▶ TEXT:

- Opening Delimiter -

Speed skating at the 1976 Winter Olympics, was held from 5 to 14 February. Nine events were contested at Eisschnelllaufbahn Innsbruck. This was the first Olympics which included the men's 1000 metres, and the first change to the men's program at the Olympics since the elimination of the all-round event in 1928.

==Medal summary==
===Medal table===

The Soviet Union led the medal table, with four gold and nine overall. The silver medal for East Germany's Andrea Ehrig-Mitscherlich was the country's first in speed skating.

Tatyana Averina led the individual medal table, winning a medal in all four women's events, two gold and two bronze. Sheila Young won three medals one of each value on the three shortest distances for women. The most successful male skaters were Norway's Sten Stensen and the Netherlands' Piet Kleine, who both won one gold and one silver medal, splitting the long distance events. The Dutch speed skater Hans van Helden won the bronze-medals on all the three longest distances for men. The Russian speed skater Valery Muratov also got a multiple set of medals with a silver medal in the 500 metres event and the bronze medal in the 1000 metres event.

- Closing Delimiter -

▶ WHAT IS REQUIRED: Copy from the speed skating text the stretch from "Tatyana Averina led" through "1000 metres event.", word for word. The entries that come after the text aren't needed for this work.

▶ INFORMATION GIVEN:
- Opening Delimiter -

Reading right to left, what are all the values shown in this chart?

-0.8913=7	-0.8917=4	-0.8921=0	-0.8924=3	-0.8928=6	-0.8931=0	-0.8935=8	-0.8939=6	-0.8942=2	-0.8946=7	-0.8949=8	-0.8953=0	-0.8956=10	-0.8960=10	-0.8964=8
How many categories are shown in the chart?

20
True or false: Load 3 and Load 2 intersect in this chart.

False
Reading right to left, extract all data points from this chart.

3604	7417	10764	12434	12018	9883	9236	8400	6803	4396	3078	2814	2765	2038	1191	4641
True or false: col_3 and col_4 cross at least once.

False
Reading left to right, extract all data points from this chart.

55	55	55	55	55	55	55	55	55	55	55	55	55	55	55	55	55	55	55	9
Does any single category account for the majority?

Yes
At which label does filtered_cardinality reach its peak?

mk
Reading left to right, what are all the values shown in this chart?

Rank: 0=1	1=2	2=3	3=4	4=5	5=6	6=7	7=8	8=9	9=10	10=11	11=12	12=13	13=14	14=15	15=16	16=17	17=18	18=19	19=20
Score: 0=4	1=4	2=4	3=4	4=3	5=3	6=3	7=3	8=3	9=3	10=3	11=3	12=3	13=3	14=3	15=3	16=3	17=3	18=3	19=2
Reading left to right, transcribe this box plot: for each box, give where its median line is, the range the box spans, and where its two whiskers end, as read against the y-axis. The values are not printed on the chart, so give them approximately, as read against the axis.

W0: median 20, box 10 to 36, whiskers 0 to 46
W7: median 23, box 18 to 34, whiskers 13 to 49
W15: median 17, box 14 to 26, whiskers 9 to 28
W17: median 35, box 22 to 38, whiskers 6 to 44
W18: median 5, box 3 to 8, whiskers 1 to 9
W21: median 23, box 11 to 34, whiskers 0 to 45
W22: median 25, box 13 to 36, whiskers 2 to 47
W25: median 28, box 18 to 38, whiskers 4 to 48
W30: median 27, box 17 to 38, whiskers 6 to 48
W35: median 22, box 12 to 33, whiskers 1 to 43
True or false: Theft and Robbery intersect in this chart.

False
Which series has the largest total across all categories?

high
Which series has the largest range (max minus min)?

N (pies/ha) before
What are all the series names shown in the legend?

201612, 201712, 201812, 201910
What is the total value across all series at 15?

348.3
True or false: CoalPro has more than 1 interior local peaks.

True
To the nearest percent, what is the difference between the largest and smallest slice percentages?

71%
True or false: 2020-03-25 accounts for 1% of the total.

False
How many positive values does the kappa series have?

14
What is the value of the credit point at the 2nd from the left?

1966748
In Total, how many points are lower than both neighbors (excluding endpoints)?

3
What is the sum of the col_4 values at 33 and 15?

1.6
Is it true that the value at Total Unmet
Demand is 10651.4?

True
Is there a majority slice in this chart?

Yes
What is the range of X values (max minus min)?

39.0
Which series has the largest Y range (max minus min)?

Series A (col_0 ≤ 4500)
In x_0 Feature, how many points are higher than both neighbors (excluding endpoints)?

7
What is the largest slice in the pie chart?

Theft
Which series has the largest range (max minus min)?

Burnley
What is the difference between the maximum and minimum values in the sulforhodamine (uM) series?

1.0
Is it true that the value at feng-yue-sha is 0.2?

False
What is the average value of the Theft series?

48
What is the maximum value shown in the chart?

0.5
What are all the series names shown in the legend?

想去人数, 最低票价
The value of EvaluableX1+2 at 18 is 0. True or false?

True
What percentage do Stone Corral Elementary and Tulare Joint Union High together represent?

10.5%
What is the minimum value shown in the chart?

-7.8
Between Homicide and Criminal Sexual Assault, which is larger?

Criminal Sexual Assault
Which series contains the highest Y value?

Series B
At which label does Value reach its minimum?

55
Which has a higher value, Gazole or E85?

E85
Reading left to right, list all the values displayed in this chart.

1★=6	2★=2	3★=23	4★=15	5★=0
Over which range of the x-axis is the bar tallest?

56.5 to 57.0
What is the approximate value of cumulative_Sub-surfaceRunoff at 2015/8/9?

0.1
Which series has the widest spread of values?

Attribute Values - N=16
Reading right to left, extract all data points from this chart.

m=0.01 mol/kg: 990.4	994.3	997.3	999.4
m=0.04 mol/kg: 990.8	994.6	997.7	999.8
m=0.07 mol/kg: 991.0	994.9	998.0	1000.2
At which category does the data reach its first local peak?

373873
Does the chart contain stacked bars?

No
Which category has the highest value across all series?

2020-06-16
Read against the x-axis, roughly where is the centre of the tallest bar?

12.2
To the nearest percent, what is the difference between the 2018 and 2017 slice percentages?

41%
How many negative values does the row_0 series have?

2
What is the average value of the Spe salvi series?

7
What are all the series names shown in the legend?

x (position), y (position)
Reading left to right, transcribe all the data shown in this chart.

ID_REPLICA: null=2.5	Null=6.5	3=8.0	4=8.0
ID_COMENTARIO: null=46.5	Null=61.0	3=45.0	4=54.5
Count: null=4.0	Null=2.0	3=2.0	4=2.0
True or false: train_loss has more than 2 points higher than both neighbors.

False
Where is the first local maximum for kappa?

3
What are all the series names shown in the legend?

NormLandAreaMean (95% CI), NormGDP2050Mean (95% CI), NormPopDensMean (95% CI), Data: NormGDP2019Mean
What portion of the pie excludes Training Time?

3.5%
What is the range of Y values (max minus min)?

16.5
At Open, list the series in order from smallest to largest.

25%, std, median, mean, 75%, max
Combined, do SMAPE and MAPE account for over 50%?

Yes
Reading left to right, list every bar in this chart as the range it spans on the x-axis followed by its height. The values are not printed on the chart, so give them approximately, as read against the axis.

- Closing Delimiter -

▶ RESPONSE TO THIS EXERCISE:
Tatyana Averina led the individual medal table, winning a medal in all four women's events, two gold and two bronze. Sheila Young won three medals one of each value on the three shortest distances for women. The most successful male skaters were Norway's Sten Stensen and the Netherlands' Piet Kleine, who both won one gold and one silver medal, splitting the long distance events. The Dutch speed skater Hans van Helden won the bronze-medals on all the three longest distances for men. The Russian speed skater Valery Muratov also got a multiple set of medals with a silver medal in the 500 metres event and the bronze medal in the 1000 metres event.